Je wordt in dit boek meegenomen door het middeleeuwse Frankrijk. Langs 29 kasteel- en kloostertuinen, die overigens voor het merendeel sinds de jaren zeventig van de vorige eeuw opnieuw in oude vorm zijn aangelegd. Al in de vroege Middeleeuwen werden de eerste kloostertuinen aangelegd. De planten hadden een grote religieuze of symbolische betekenissen. Je krijgt als lezer dan ook een goed inzicht in de natuurgeneeswijze in de Middeleeuwen. Het boek begint met een uitvoerige inleiding en besluit met plantenregisters in het Nederlands, Frans en Latijn. Toen ik het las kwam bij mij het verlangen op naar Frankrijk. Al jaren geleden heb ik mij voorgenomen om eens maandabonnement van de Franse spoorwegen aan te schaffen om zo kris kras door Frankrijk te gaan reizen. Dit boek zou daar een prachtige gids bij kunnen zijn.

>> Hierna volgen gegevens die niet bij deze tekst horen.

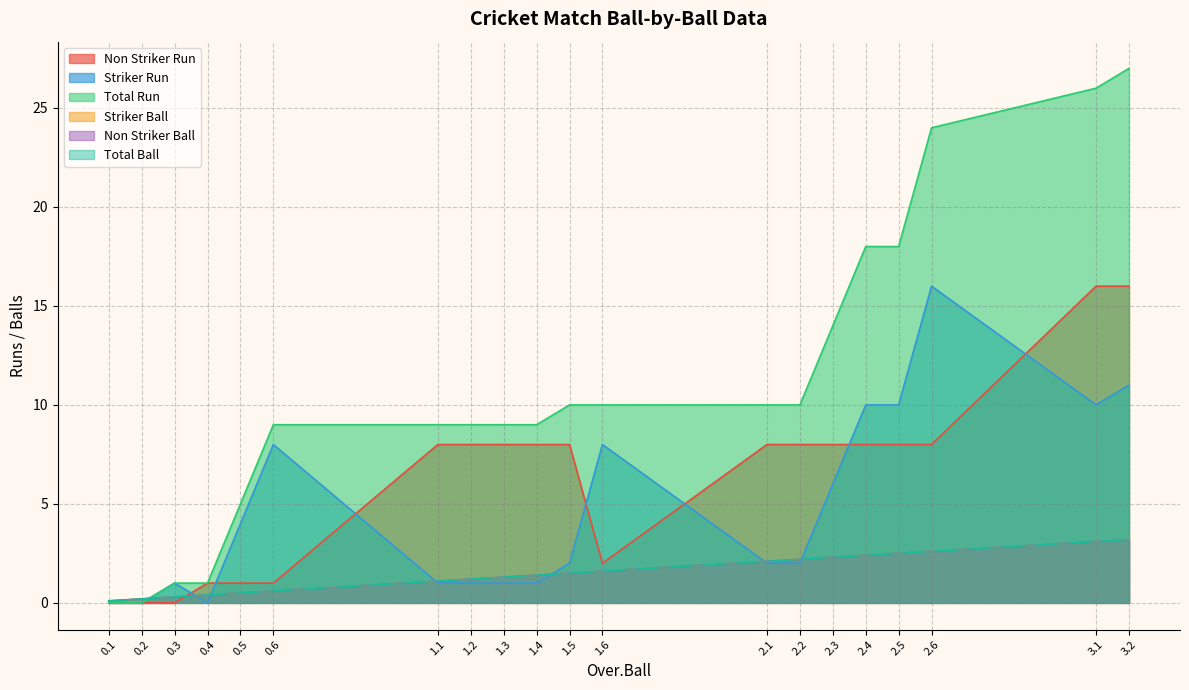

What is the highest value of the Non Striker Ball series?

3.2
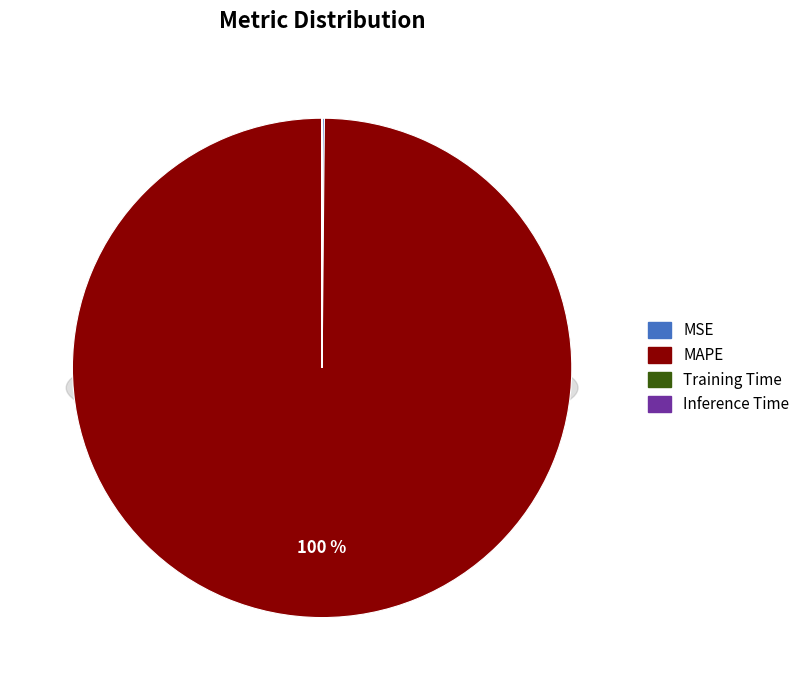

Between Inference Time and MAPE, which is larger?

MAPE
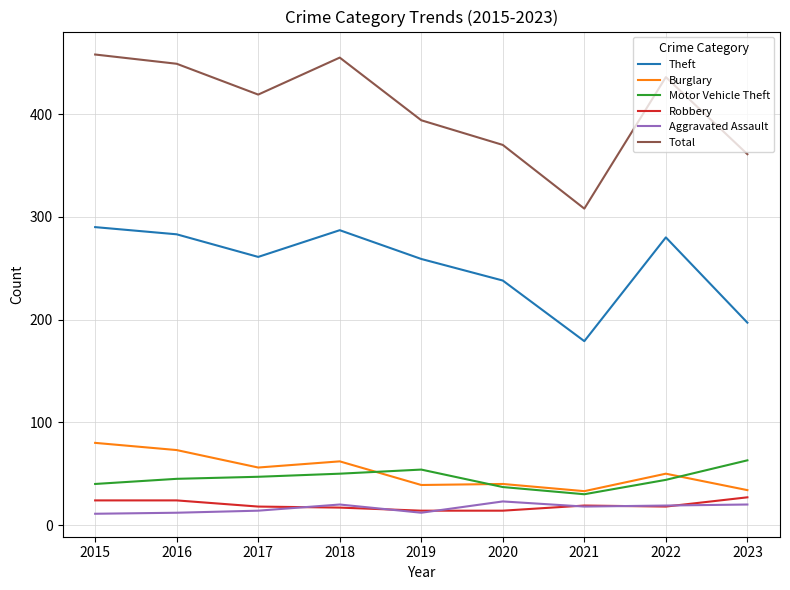

True or false: Aggravated Assault and Motor Vehicle Theft intersect in this chart.

False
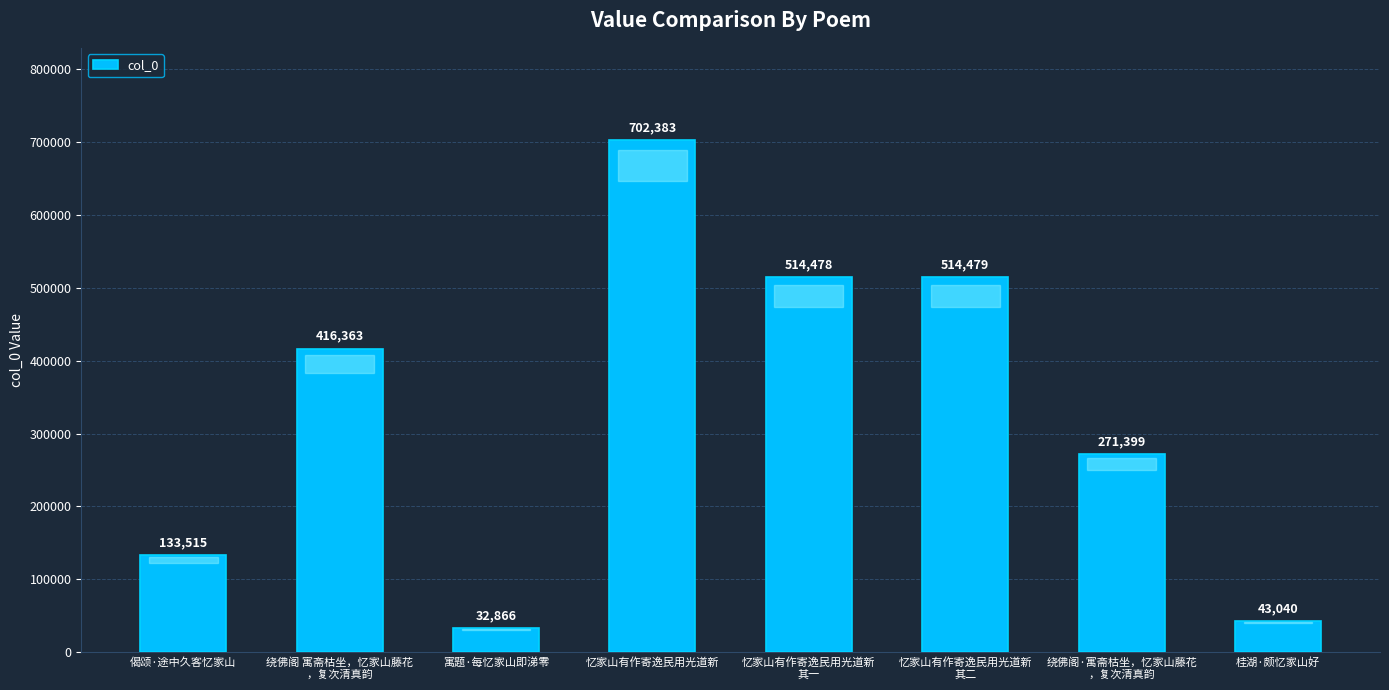

List the labels in order of value, smallest first.

寓题·每忆家山即涕零, 桂湖·颇忆家山好, 偈颂·途中久客忆家山, 绕佛阁·寓斋枯坐，忆家山藤花
，复次清真韵, 绕佛阁 寓斋枯坐，忆家山藤花
，复次清真韵, 忆家山有作寄逸民用光道新
其一, 忆家山有作寄逸民用光道新
其二, 忆家山有作寄逸民用光道新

Er waren maar liefst vier Breukers aanwezig gisteren. Na afloop sprak ik met Jelle’s broer Philppus. Ook stelde Jelle mij voor aan Rudi Wester, voormalig directeur van Het Institut Néerlandais in Parijs. Ook zij komt uit Friesland. Dat herinnerde ik me nog uit de tijd van Simmer 2000. Vandaag spreekt Rudi Wester met cultuurgedeputeerde Jannewietske de Vries en een delegatie van de Friese Statencommissie over de plannen voor Friesland Culturele Hoofdstad in 2018. Zij is daar een groot voorstander van en staat klaar om als een soort cultureel ambassadeur voor Friesland te gaan optreden. Zo hoor je nog eens wat in Amsterdam. Na afloop heb ik nog samen met mijn dochter tapas gegeten in een Mexicaans restaurant in de Utrechtse Straat. Op de terugweg in de trein viel ik in een diepe slaap. Wat is Amsterdam toch mooi, vooral als je er weer weg bent.